Denn rein zufällig haben zeitnah einige Mitglieder des Stadtrates die himmlische Eingebung, den Acker auch zu bestellen.

Sie ziehen unablässig ihre Furchen, um den Boden für das Wachsen von Reiheneinfamilienhäusern, Verbrauchermärkten und öffentlichen Gebäuden zu bereiten.

Dabei hilft es dem guten Werk ungemein, wenn man selbst an Planung und Ausführung beteiligt ist. Das verhindert Reibungsverluste und verkürzt die Wege:

„Kann man sich selbst der Nächste sein,
redet auch kein Bürger rein!“

Der guten Ordnung halber erklären die betroffenen Herren (zu diesem Zeitpunkt spielen Frauen in der Gladbacher Schöpfungsgeschichte noch keine Rolle – und wenn, dann nur eine einzige) dann im Rat der Auserwählten, natürlich nachdem sie die Saat ausgebracht haben: „Wegen persönlicher Betroffenheit nehme ich an Beratung und Beschlussfassung nicht teil!“

Die nur mittelbar betroffenen Freunde werden es schon richten, denn:

„Man kennt sich und man hilft sich fein,
sowohl im Paradies, als auch am Niederrhein.“

Die Wählerinnen und Wähler haben schließlich keinen Grund sich zu beklagen, denn ihre Interessen werden basisdemokratisch gewahrt. Immerhin waren sie an dieser Schöpfungsgeschichte, die sich auch als Wertschöpfungskette der „Gladbacher Art“ bezeichnen lässt, elementar beteiligt.
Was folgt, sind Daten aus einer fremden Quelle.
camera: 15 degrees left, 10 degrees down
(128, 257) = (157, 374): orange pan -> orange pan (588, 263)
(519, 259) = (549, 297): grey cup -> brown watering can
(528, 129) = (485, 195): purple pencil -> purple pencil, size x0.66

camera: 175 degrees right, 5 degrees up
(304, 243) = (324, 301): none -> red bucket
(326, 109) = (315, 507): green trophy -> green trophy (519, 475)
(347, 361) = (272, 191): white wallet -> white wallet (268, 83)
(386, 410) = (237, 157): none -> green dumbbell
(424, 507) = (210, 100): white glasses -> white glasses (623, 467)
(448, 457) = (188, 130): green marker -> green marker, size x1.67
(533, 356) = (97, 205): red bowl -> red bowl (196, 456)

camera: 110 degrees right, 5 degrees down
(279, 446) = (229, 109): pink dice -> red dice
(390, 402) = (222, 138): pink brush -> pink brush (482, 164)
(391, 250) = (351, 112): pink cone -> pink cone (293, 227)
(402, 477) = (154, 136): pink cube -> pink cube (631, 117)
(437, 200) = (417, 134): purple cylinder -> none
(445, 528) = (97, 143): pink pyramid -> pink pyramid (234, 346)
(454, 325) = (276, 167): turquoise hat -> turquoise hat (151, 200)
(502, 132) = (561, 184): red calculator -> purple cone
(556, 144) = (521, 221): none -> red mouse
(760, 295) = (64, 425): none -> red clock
Sie schufen zwei Lichter (Genesis: Sonne und Mond), an denen sich die Menschen in unserer Stadt in unmittelbarer, freier und gleicher Wahl wärmen und erfreuen:

„Auch wenn Euch die Erkenntnis quält,
IHR habt doch schwarz-gelb gewählt!“

Zu guter Letzt, nachdem sich alle Beteiligen versprochen haben, sich furchtbar zu vermehren, die Erde mit Baukörpern zu füllen und sie sich untertan zu machen, wird die Vollendung der Schöpfung gefeiert; meist trifft man sich zu diesem Zweck prächtig kostümiert und huldigt einem Brauchtum.

Dem widmet eine Lokalzeitung am folgenden Tag die gebührende Anerkennung in Form einer Eloge, die zur Feier der normativen Kraft des Faktischen gelegentlich von einer Gladbacher Symbolfigur – vorzugsweise mit Jurastudium – persönlich vorgetragen wird, damit sich der Schöpfungszyklus zur Freude der Menschheit im Takt grüßender Murmeltiere wiederholen darf.
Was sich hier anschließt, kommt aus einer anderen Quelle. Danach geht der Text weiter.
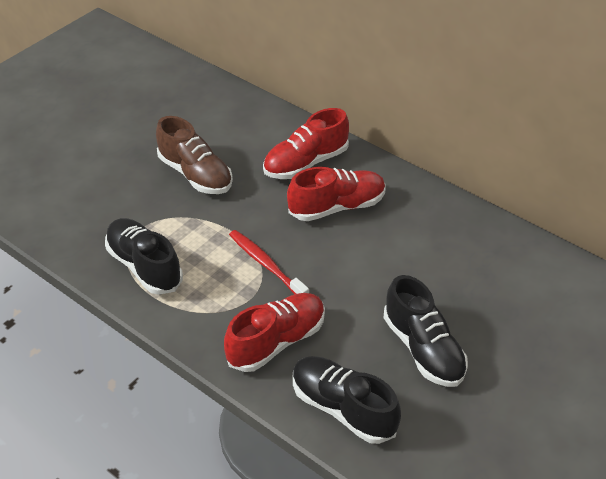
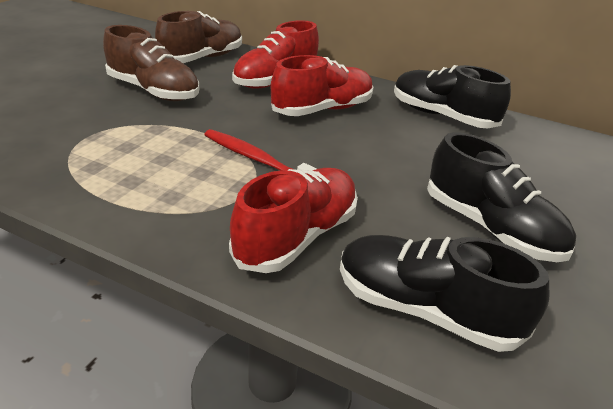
camera: 15 degrees left, 10 degrees down
(144, 266) = (94, 170): black shoe -> black shoe (442, 116)
(244, 127) = (202, 58): none -> brown shoe

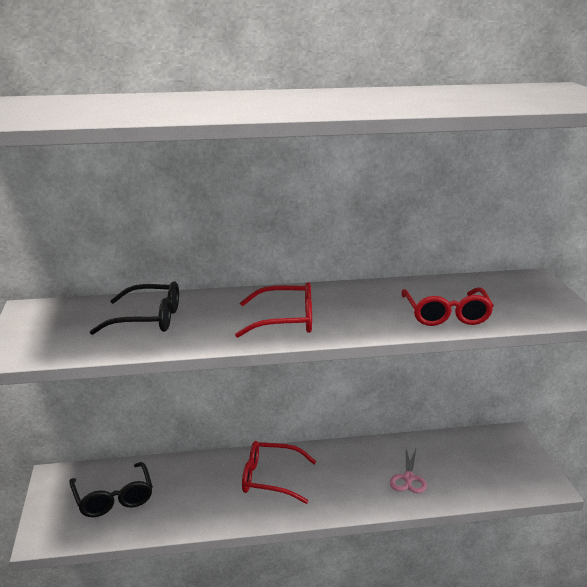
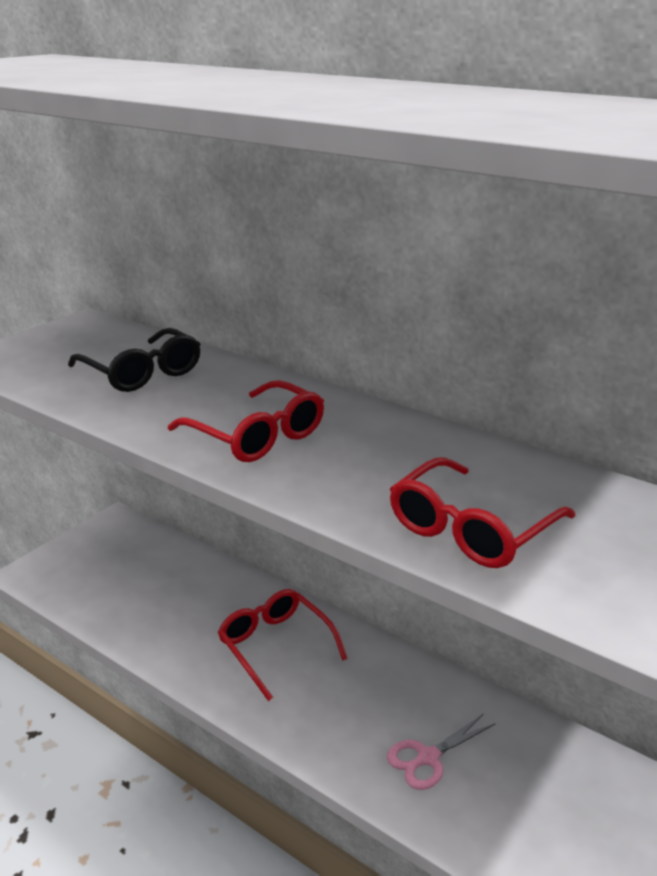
camera: 45 degrees right, 5 degrees up
(113, 498) = (123, 571): black glasses -> none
„Da erkennen nicht nur Kenner, nicht nur B’s*),
alle alle ehrenwerten Männer!“

*) Aus Platzgründen muss ich leider auf eine vollständige Aufzählung der üblichen Protagonisten im Nachspann verzichten. Der Buchstabe „B“ wurde mehr oder weniger zufällig ausgewählt.

Das wollte ich nur mal gesagt haben.